=== AVAILABLE DATA ===
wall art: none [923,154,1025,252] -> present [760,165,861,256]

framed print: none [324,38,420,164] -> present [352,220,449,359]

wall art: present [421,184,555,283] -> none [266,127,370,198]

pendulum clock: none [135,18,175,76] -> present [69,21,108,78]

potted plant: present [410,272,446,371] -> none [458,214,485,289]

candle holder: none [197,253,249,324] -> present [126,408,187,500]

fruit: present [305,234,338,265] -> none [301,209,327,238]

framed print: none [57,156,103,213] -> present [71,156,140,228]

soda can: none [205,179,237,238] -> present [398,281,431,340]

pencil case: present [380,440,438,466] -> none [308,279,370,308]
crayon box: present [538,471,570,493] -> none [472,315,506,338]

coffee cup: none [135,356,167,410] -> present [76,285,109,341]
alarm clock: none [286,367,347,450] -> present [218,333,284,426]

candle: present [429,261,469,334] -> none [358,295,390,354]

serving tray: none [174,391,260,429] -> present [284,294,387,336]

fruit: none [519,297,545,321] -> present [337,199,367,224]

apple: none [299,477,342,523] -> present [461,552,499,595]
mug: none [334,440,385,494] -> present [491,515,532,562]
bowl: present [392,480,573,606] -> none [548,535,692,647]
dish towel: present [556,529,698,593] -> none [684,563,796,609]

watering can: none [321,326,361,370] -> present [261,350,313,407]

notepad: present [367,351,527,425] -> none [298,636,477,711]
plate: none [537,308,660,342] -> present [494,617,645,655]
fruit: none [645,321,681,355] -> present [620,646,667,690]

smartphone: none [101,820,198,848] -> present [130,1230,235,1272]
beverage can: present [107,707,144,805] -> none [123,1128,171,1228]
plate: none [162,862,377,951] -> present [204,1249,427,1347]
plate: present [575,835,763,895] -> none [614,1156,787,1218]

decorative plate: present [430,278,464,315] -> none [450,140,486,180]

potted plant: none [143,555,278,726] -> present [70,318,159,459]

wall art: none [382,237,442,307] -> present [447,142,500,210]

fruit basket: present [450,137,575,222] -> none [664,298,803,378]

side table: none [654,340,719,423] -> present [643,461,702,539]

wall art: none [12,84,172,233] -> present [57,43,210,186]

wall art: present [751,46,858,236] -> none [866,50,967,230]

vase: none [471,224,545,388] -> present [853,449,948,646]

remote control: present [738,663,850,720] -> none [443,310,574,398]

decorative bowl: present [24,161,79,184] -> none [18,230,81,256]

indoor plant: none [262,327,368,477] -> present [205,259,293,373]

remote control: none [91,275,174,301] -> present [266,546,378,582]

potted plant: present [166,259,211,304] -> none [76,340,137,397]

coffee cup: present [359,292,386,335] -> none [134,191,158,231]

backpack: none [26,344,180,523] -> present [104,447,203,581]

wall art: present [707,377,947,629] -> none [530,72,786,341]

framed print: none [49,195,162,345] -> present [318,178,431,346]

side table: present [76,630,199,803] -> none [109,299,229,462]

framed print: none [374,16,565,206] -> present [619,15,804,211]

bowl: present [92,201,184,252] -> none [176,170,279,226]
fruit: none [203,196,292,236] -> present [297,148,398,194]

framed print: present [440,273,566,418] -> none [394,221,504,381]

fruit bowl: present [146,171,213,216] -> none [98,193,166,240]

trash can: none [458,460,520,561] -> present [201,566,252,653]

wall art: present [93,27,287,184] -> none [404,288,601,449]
===
YOUR ASSIGNMENT - Write out every line of the listing that holds the word "table".

EXPECTED ANSWER -
side table: none [654,340,719,423] -> present [643,461,702,539]
side table: present [76,630,199,803] -> none [109,299,229,462]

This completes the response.